Safe work month highlights the importance of safety in the workplace, calling on workers to ‘be a safety champion’ and leaders for work health and safety within their organisation or industry.
The ACTU is highlighting the vital role occupational health and safety (OHS) representatives make in the workplace at a time when four people are dying at work every week and physical and mental injuries are impacting thousands of people every year.
The recent Work Shouldn’t Hurt survey found that three in five working people had experienced mental illnesses or injuries like stress, depression, or anxiety at work as a result of their employer or workplace failing to manage poor working conditions. These poor work conditions included exposure to occupational violence (abuse, threats, or assault at work by clients, students, customers, the public, or co-workers).
The survey showed that many workers had been abused and bullied by management and co-workers. Some cried every day because of the stress. Some took to eating lunch in their cars to get just a moment’s peace. Some left the workforce and never returned, unable to face another day in a hostile and toxic environment.
We need better rights for workers’ representatives to enforce safety so that no one is hurt at work. Work shouldn’t hurt. Unions play a vital role in making sure that work is healthy and safe.
The survey found that 98 percent of workers said there should be work health and safety regulations specifically dealing with mental health conditions and psychological risks and hazards.

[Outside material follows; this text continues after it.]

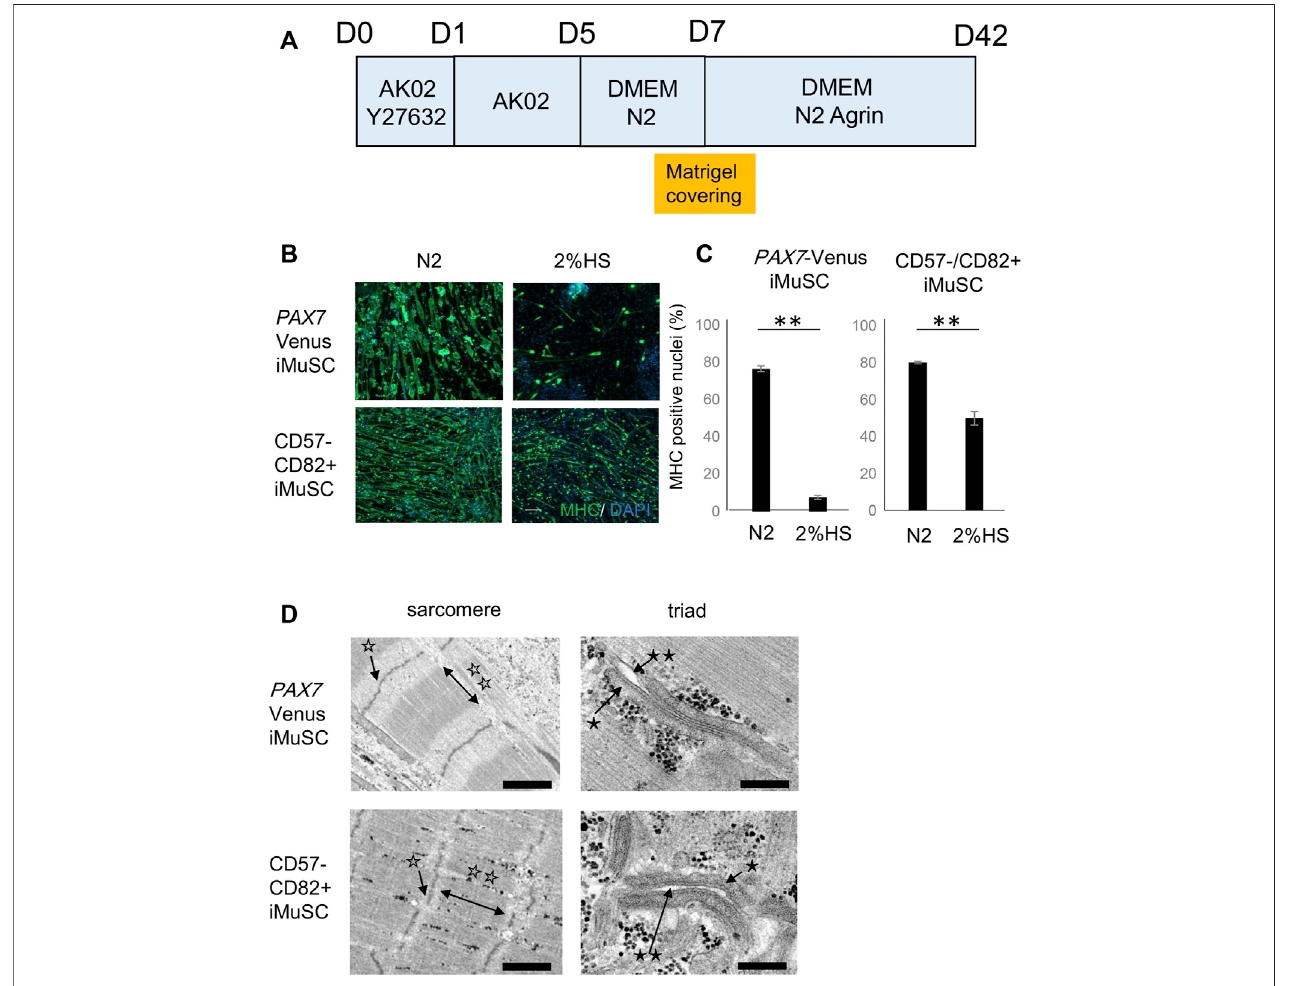
FIGURE1| Generationofmature myotubes fromiMuSCs invitro . (A) Schematicofthemyotubedifferentiation schedule. Theproliferationphase ofiMuSCsisfrom days (D) 0 to 5. D5 is when the medium is switched to the differentiation medium. D7 is when the 3D Matrigel covering is done. (B) Representative images of myotubes (anti-MHC green)in2%HSandN2supplementatD14.Scalebar,1,000 µm. (C) RatioofnucleiofMyHC-positivemyotubestototalnucleiin2%HSandN2supplement at D14. The ratio was higher in the N2 medium compared with that in the HS medium for both Pax7-Venus iMuSC-derived myotubes (left) and CD57 − – CD82 + iMuSC-derived myotubes (right). Data are represented as the mean ± SEM. ** p < 0.01, unpaired two-tailed Student ’ s t-test. (D) Representative electron microscopic images of myotubes in m-condition (Matrigel embedding) at D42. Well-aligned sarcomeric structures and triad structures are seen in Pax7-Venus iMuSC-derived myotubes (upper panel) and CD57 − – CD82 + iMuSC-derived myotubes (lower panel). The white single star ( q ) indicates the Z-line, white double stars ( qq ) indicate the A-line, theblack single star (*)indicates thesarcoplasmicreticulum, and blackdoublestars(**) indicate t-tubules. Scale bars,250 nm (PAX7-Venussarcomere), 200 nm (PAX7-Venus triad), 1,000 nm (CD57 − – CD82 + sarcomere), and 200 nm (CD57 − – CD82 + triad).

We have a lot of work to do to make sure that OHS representatives are properly trained and resourced to be able to address the quick rise of mental health injuries at work.
Key findings to draw on from the Work Shouldn’t Hurt survey:
- 98% said unions should have a role in work health and safety;
- 98% said there should be work health and safety regulations specifically dealing with mental health conditions and psychological risks and hazards;
- 91% said unions should be able to immediate enter a workplace if there is a health and safety concern;
- 90% said they thought it would be helpful to have access to a union representative;
- 61% said they has experienced poor mental health because their employer or workplace had failed to manage of address poor work conditions.
Quotes attributable to ACTU Assistant Secretary Liam O’Brien
“Everyone has the right to go to work and come home safely, but increasingly workers are going home with mental health injuries as a result of their work. This isn’t good enough.
“Mental health injuries are on the rise. The Morrison Government must urgently act to ensure that employers take workplace mental health seriously.
“Unions play a crucial role in making sure that work is safe, but the Morrison Government’s laws are failing working people. We need an overhaul of model work health and safety laws.
“We call for urgent action to prevent workplace deaths and injuries and illnesses as a result of work. All 34 recommendations of the Government’s own review – the Boland review – must be implemented.”